All the while missing the point, the matters that were truly interesting and so sharply relevant to this scene before him.
The Warleader’s wife was nowhere to be seen, and it had already occurred to Spax that he should probably leave. Who knew if or when Krughava would finally take note of the look in Gall’s eyes-and what might she do then? Instead, Spax sat sprawled in the leather sling of the three-legged chair, too comfortable to move and, it had to be admitted, too fascinated as she fired question after question into the increasingly senseless arrow butt that was Gall. When would she realize that the man had stopped answering? That while she went on attacking and attacking, he’d stopped defending long ago? He so wanted to see that moment-her expression, yes, one he could take away with him and remember for evermore.
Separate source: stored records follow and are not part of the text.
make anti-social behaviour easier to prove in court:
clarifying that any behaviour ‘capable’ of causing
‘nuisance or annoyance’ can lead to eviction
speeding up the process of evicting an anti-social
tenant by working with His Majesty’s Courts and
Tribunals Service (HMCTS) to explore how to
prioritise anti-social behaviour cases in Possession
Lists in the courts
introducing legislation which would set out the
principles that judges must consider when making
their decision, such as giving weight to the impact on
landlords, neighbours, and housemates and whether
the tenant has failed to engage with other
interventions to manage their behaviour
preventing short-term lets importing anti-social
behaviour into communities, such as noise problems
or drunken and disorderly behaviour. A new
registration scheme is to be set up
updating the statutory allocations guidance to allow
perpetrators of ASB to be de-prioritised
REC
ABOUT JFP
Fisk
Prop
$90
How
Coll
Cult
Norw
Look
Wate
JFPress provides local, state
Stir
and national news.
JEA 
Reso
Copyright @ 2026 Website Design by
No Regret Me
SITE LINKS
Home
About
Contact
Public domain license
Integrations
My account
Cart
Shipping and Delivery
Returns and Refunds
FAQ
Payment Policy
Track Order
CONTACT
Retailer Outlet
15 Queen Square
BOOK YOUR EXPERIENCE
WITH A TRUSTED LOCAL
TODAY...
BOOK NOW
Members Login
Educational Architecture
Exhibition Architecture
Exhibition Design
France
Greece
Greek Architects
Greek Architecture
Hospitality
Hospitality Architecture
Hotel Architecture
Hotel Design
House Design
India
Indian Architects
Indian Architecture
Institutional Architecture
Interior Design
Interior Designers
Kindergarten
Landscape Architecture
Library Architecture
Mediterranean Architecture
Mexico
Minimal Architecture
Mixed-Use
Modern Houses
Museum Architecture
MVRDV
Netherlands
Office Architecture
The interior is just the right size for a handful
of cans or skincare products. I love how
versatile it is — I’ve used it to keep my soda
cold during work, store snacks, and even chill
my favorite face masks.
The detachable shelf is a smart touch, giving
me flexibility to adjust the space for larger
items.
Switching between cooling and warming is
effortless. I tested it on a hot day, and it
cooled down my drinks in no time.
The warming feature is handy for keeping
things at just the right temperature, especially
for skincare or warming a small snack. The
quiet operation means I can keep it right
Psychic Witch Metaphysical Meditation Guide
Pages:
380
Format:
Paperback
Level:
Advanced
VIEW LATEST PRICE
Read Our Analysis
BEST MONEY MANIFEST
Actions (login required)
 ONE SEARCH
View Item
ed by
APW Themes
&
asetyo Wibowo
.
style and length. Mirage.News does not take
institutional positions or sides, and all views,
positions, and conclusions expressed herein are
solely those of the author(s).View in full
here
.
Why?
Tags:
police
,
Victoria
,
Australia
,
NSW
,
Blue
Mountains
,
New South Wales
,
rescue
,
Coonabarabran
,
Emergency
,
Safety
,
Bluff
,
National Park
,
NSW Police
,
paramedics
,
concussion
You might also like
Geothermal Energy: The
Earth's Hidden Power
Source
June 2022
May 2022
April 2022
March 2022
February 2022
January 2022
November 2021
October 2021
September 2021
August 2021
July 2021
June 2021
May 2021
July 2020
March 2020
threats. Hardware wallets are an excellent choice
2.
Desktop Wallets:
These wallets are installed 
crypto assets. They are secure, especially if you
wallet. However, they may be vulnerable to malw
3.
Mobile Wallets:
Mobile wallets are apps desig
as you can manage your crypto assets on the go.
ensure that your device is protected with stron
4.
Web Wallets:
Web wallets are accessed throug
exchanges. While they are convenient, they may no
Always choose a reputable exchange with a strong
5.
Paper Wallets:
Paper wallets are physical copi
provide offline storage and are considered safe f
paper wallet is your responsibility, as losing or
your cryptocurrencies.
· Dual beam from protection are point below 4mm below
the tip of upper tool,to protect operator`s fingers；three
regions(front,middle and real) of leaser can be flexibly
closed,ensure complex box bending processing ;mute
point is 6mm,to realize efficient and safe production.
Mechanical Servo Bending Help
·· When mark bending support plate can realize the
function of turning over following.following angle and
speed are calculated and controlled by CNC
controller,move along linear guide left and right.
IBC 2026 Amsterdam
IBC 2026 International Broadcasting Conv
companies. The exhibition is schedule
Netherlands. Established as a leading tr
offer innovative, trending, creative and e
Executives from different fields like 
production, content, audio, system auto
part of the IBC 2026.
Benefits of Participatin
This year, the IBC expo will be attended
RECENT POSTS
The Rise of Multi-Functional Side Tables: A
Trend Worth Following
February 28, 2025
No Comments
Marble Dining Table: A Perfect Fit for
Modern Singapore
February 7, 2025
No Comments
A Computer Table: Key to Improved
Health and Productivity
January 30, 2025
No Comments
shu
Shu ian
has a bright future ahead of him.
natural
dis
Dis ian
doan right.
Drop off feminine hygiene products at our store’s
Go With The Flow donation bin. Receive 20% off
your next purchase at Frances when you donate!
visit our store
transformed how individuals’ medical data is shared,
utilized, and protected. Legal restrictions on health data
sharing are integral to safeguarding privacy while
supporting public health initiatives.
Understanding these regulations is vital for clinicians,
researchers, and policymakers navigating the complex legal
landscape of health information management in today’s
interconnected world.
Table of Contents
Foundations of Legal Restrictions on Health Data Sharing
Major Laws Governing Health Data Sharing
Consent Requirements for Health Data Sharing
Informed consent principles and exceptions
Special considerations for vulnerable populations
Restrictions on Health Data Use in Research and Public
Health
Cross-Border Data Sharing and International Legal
What would it take for her to notice?
He should leave. But they’d have to drag him out of this tent.
Ah, but this was a most agitated woman. Something about a weakening resolve, or was it a failure of confidence-a sudden threat from within the ranks of the Grey Helms themselves. Someone missing in the command structure, the necessary balance all awry. A young man of frightening ambitions-oh, swamp spirits be damned! He was too drunk to make sense of any of this!
Chapter Twenty-One
H AIL THE S EASON OF W AR
GALLAN
C
They were on the bridge. She was leaning heavily on her husband’s shoulder, both relieved and irritated by his stolid strength. ‘But you don’t see, do you?’
‘Sand?’
She shook her head. ‘Doesn’t matter. The air is alive. Can you feel that? Withal, can you feel that much at least?’
‘Your goddess,’ he said. ‘Alive, aye, alive with tears.’
That was true. Mother Dark had returned with sorrow knotted into grief. Darkness made helpless fists, like a widow trying to hold on to all she had lost.
Her strength was slow in returning. Memories like wolves, snapping on all sides.
‘There are fires in the city.’
‘Yes. It is… occupied.’
‘Savages in the ruins?’
‘Of course not. These are the Shake. We’ve found them.’
‘So they made it, then.’
She nodded.
He drew her to a halt ten steps from the bridge’s end. ‘Sand. Tell me again why you wanted to find them. You wanted to warn them, isn’t that right? Against what?’
‘Too late for that. Gallan sent them out, and now his ghost pulls them back. He cursed them. He said they could leave, but then he made them remember enough- just enough-to force them to return.’
Withal sighed, his expression showing he was unconvinced. ‘People need to know where they came from, Sand. Especially if they’ve lived generations not knowing. They were a restless people, weren’t they? What do you think made them restless?’
‘Then we’re all restless, Withal, because at the very heart, none of us know where we came from. Or where we’re going.’
He made a face. ‘Mostly, nobody much cares. Very well, have it your way. These Shake were cursed. You didn’t reach them in time. Now what?’
‘I don’t know. But whatever Andii blood remains within them is all but drowned in human blood. You will find in them close company, and that is something.’
‘I have all the company I need in you, Sand.’
She snorted. ‘Sweet, but nonsense. See it this way, then. I am of the land-this land. You are of the sea-a distant sea. And the Shake? They are of the Shore. And look at us here, now, standing on a bridge.’ She paused and then grimaced. ‘I can almost see the blind poet’s face. I can almost see him nodding. When grief was too much, Withal, we were in the habit of tearing out our own eyes. What kind of people would do such a thing?’
He shrugged. ‘I’m not following you, Sand. You need simpler thoughts.’
‘The Shake are home, and yet more lost than they ever have been. Does Mother Dark forgive them? Will she give them her city? Will she grant them the legacy of the Tiste Andii?’
‘Then perhaps you have a purpose being here, after all, Sand.’